Les auditions se poursuivent au Sénat, dans le cadre de la commission d’enquête sur les politiques publiques en matière d’opérations d’influence étrangère. Alors que les sénateurs soulignent que « depuis 2016, il est prouvé que des opérations de manipulation de l’information provenant notamment de Russie ont cherché à altérer les processus démocratiques », les fact checkers confirment une « nette résurgence de ce type de contenus », à l’aube de la guerre en Ukraine.

Si les différents intervenants constatent que « la plupart de ces contenus ne fonctionnent pas beaucoup », ils déplorent en revanche que « certains médias donnent la parole à des personnes ultra-minoritaires, alors que ce sont souvent des gens qui disent des bêtises ».

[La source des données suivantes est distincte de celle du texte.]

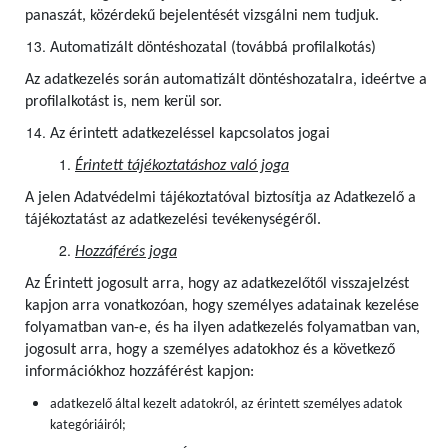
panaszát, közérdekű bejelentését vizsgálni nem tudjuk.
Automatizált döntéshozatal (továbbá profilalkotás)
Az adatkezelés során automatizált döntéshozatalra, ideértve a
profilalkotást is, nem kerül sor.
Az érintett adatkezeléssel kapcsolatos jogai
Érintett tájékoztatáshoz való joga
A jelen Adatvédelmi tájékoztatóval biztosítja az Adatkezelő a
tájékoztatást az adatkezelési tevékenységéről.
Hozzáférés joga
Az Érintett jogosult arra, hogy az adatkezelőtől visszajelzést
kapjon arra vonatkozóan, hogy személyes adatainak kezelése
folyamatban van-e, és ha ilyen adatkezelés folyamatban van,
jogosult arra, hogy a személyes adatokhoz és a következő
információkhoz hozzáférést kapjon:
adatkezelő által kezelt adatokról, az érintett személyes adatok
kategóriáiról;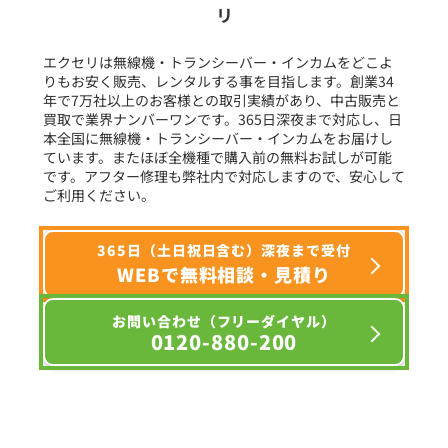
リ
フリーワード入力(製品名等)
エクセリは無線機・トランシーバー・インカムをどこよ
りもお安く販売、レンタルする事を目指します。創業34
年で7万社以上のお客様との取引実績があり、中古販売と
選択条件をリセット
買取で業界ナンバーワンです。365日深夜まで対応し、日
本全国に無線機・トランシーバー・インカムをお届けし
ています。またほぼ全機種で購入前の無料お試しが可能
です。アフター修理も弊社内で対応しますので、安心して
ご利用ください。
365日（土日祝日含む）深夜まで受付
WEBで無料相談・見積り
お問い合わせ（フリーダイヤル）
0120-880-200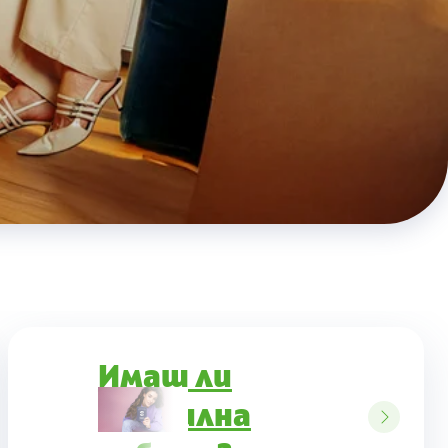
Имаш ли
стабилна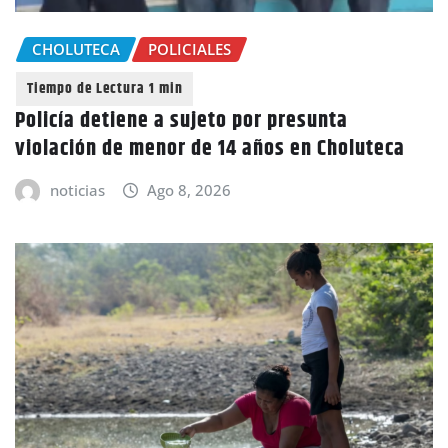
CHOLUTECA
POLICIALES
Policía detiene a sujeto por presunta
violación de menor de 14 años en Choluteca
noticias
Ago 8, 2026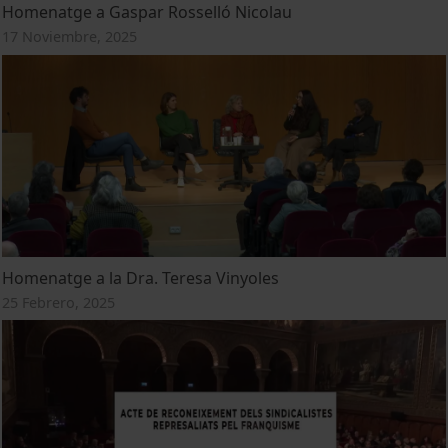
Homenatge a Gaspar Rosselló Nicolau
17 Noviembre, 2025
Homenatge a la Dra. Teresa Vinyoles
25 Febrero, 2025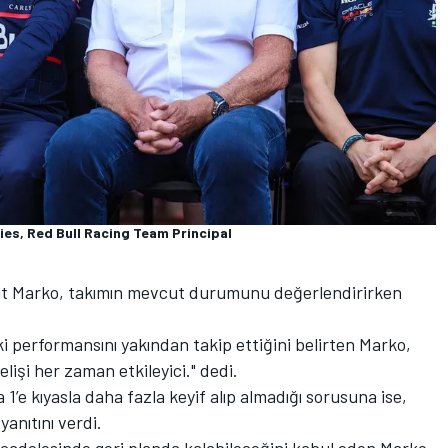
ies, Red Bull Racing Team Principal
ut Marko, takımın mevcut durumunu değerlendirirken
ki performansını yakından takip ettiğini belirten Marko,
elişi her zaman etkileyici." dedi.
 1’e kıyasla daha fazla keyif alıp almadığı sorusuna ise,
yanıtını verdi.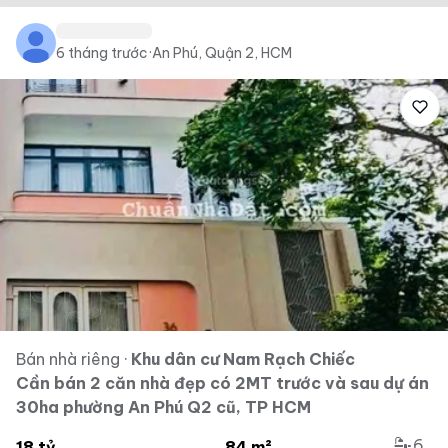
6 tháng trước
·
An Phú, Quận 2, HCM
Bán nhà riêng
·
Khu dân cư Nam Rạch Chiếc
Cần bán 2 căn nhà đẹp có 2MT trước và sau dự án
30ha phường An Phú Q2 cũ, TP HCM
6
18 tỷ
84 m²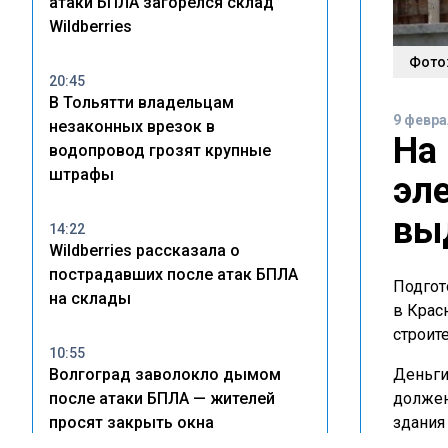
атаки БПЛА загорелся склад
Wildberries
Фото:
20:45
В Тольятти владельцам
9 февра
незаконных врезок в
На 
водопровод грозят крупные
штрафы
эл
вы
14:22
Wildberries рассказала о
пострадавших после атак БПЛА
Подгот
на склады
в Крас
строит
10:55
Волгоград заволокло дымом
Деньги
после атаки БПЛА — жителей
должен
просят закрыть окна
здания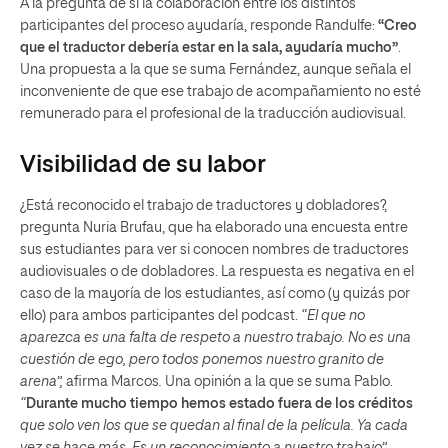
A la pregunta de si la colaboración entre los distintos
participantes del proceso ayudaría, responde Randulfe:
“Creo
que el traductor debería estar en la sala, ayudaría mucho”
.
Una propuesta a la que se suma Fernández, aunque señala el
inconveniente de que ese trabajo de acompañamiento no esté
remunerado para el profesional de la traducción audiovisual.
Visibilidad de su labor
¿Está reconocido el trabajo de traductores y dobladores?,
pregunta Nuria Brufau, que ha elaborado una encuesta entre
sus estudiantes para ver si conocen nombres de traductores
audiovisuales o de dobladores. La respuesta es negativa en el
caso de la mayoría de los estudiantes, así como (y quizás por
ello) para ambos participantes del podcast.
“El que no
aparezca es una falta de respeto a nuestro trabajo. No es una
cuestión de ego, pero todos ponemos nuestro granito de
arena”,
afirma Marcos
.
Una opinión a la que se suma Pablo.
“
Durante mucho tiempo hemos estado fuera de los créditos
que solo ven los que se quedan al final de la película. Ya cada
vez se hace más. Es un reconocimiento a nuestro trabajo”.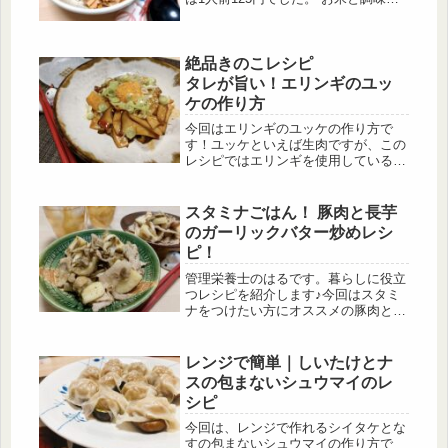
代を入れても150円前後で作ることが
できます。 また、このレシピの豚丼
の節約ポイントもご紹介してます。
絶品きのこレシピ
タレが旨い！エリンギのユッ
ケの作り方
今回はエリンギのユッケの作り方で
す！ユッケといえば生肉ですが、この
レシピではエリンギを使用しているの
で、低カロリーで安全においしく食べ
ることができます。甘辛いユッケのタ
レとエリンギの相性は抜群です。
スタミナごはん！ 豚肉と長芋
のガーリックバター炒めレシ
ピ！
管理栄養士のはるです。暮らしに役立
つレシピを紹介します♪今回はスタミ
ナをつけたい方にオススメの豚肉と長
芋のガーリックバター炒めのレシピで
す！夏バテ防止にもピッタリの一品と
なっています。
レンジで簡単｜しいたけとナ
スの包まないシュウマイのレ
シピ
今回は、レンジで作れるシイタケとな
すの包まないシュウマイの作り方で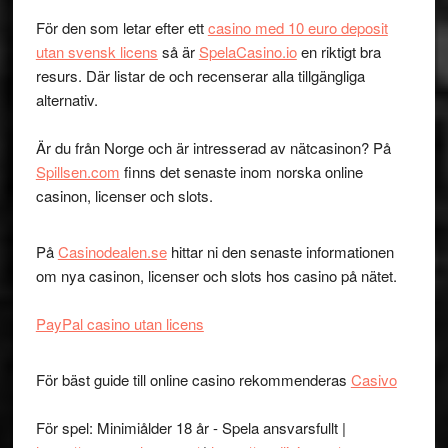
För den som letar efter ett
casino med 10 euro deposit
utan svensk licens
så är
SpelaCasino.io
en riktigt bra
resurs. Där listar de och recenserar alla tillgängliga
alternativ.
Är du från Norge och är intresserad av nätcasinon? På
Spillsen.com
finns det senaste inom norska online
casinon, licenser och slots.
På
Casinodealen.se
hittar ni den senaste informationen
om nya casinon, licenser och slots hos casino på nätet.
PayPal casino utan licens
För bäst guide till online casino rekommenderas
Casivo
För spel: Minimiålder 18 år - Spela ansvarsfullt |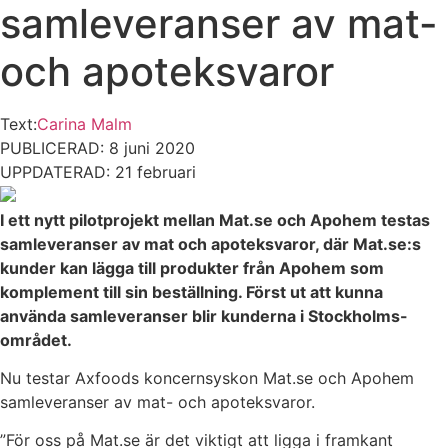
samleveranser av mat-
och apoteksvaror
Text:
Carina Malm
PUBLICERAD: 8 juni 2020
UPPDATERAD: 21 februari
I ett nytt pilotprojekt mellan Mat.se och Apohem testas
samleveranser av mat och apoteksvaror, där Mat.se:s
kunder kan lägga till produkter från Apohem som
komplement till sin beställning. Först ut att kunna
använda samleveranser blir kunderna i Stockholms-
området.
Nu testar Axfoods koncernsyskon Mat.se och Apohem
samleveranser av mat- och apoteksvaror.
”För oss på Mat.se är det viktigt att ligga i framkant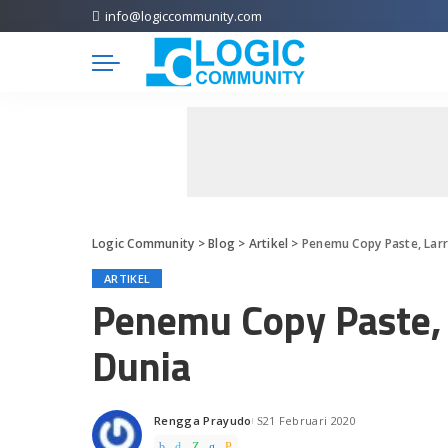
info@logiccommunity.com
Logic Community
>
Blog
>
Artikel
>
Penemu Copy Paste, Larr
ARTIKEL
Penemu Copy Paste, 
Dunia
Rengga Prayudo
21 Februari 2020
Posted
by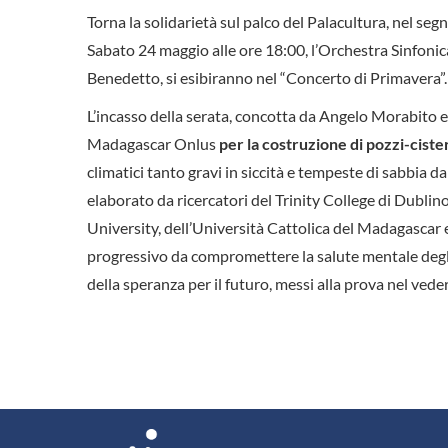
Torna la solidarietà sul palco del Palacultura, nel se
Sabato 24 maggio alle ore 18:00, l’Orchestra Sinfonic
Benedetto, si esibiranno nel “Concerto di Primavera”.
L’incasso della serata, concotta da Angelo Morabito e
Madagascar Onlus
per la costruzione di pozzi-cis
climatici tanto gravi in siccità e tempeste di sabbia da
elaborato da ricercatori del Trinity College di Dubli
University, dell’Università Cattolica del Madagascar e
progressivo da compromettere la salute mentale degli
della speranza per il futuro, messi alla prova nel vedere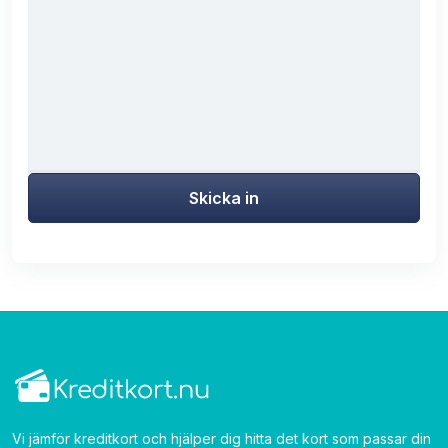
Skicka in
Vi jämför kreditkort och hjälper dig hitta det kort som passar din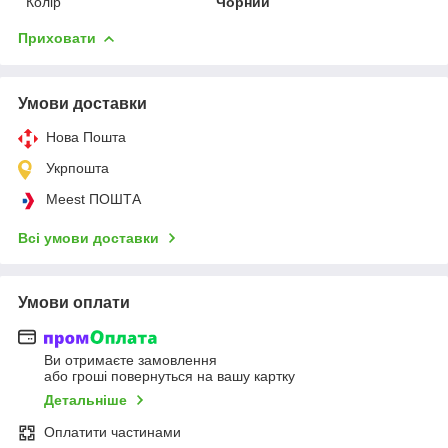
Колір
Чорний
Приховати
Умови доставки
Нова Пошта
Укрпошта
Meest ПОШТА
Всі умови доставки
Умови оплати
Ви отримаєте замовлення
або гроші повернуться на вашу картку
Детальніше
Оплатити частинами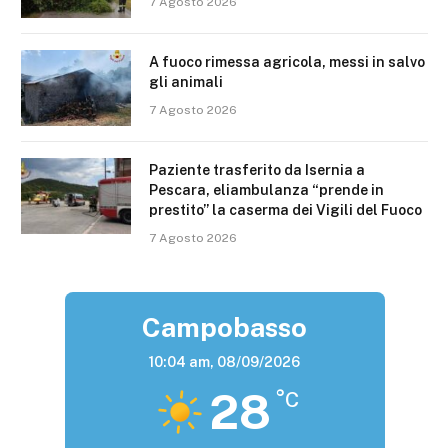
7 Agosto 2026
A fuoco rimessa agricola, messi in salvo
gli animali
7 Agosto 2026
Paziente trasferito da Isernia a
Pescara, eliambulanza “prende in
prestito” la caserma dei Vigili del Fuoco
7 Agosto 2026
Campobasso
10:04 am,
08/09/2026
28
°C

« Vérification, enquête et pédagogie »

« Le visage de la désinformation a énormément changé. » C’est l’analyse livrée par Anaïs Condomines, rédactrice en chef adjointe de la rubrique CheckNews de Libération, créée en 2017 pour succéder à la rubrique « Désintox », inaugurée en 2008. Consacrant « 7 postes à temps plein à une rédaction de 250 journalistes » , le moteur déploie au-delà des médias traditionnels (presse, radio, TV), un vaste chantier sur les réseaux sociaux, « encore plus depuis qu’Elon Musk a repris Twitter ». « CheckNews n’est pas seulement une rubrique de « fact-checking » (en français, « fact-checking »), mais fonctionne sur 3 pattes : vérification, enquête et pédagogie », insiste le journaliste. Elle donne ensuite un exemple de son travail, à travers l’affaire Rachid M’barki, licencié par BFMTV suite à des diffusions de contenus dans la discothèque qu’il présentait, sans l’accord de sa direction. « Nous avons fouillé les réseaux sociaux pour trouver des séquences qui nous semblaient suspectes. (…) En parallèle, nous avons lancé des sources sur BFMTV pour que les petites mains puissent nous raconter les rouages ​​au plus près”, explique-t-elle.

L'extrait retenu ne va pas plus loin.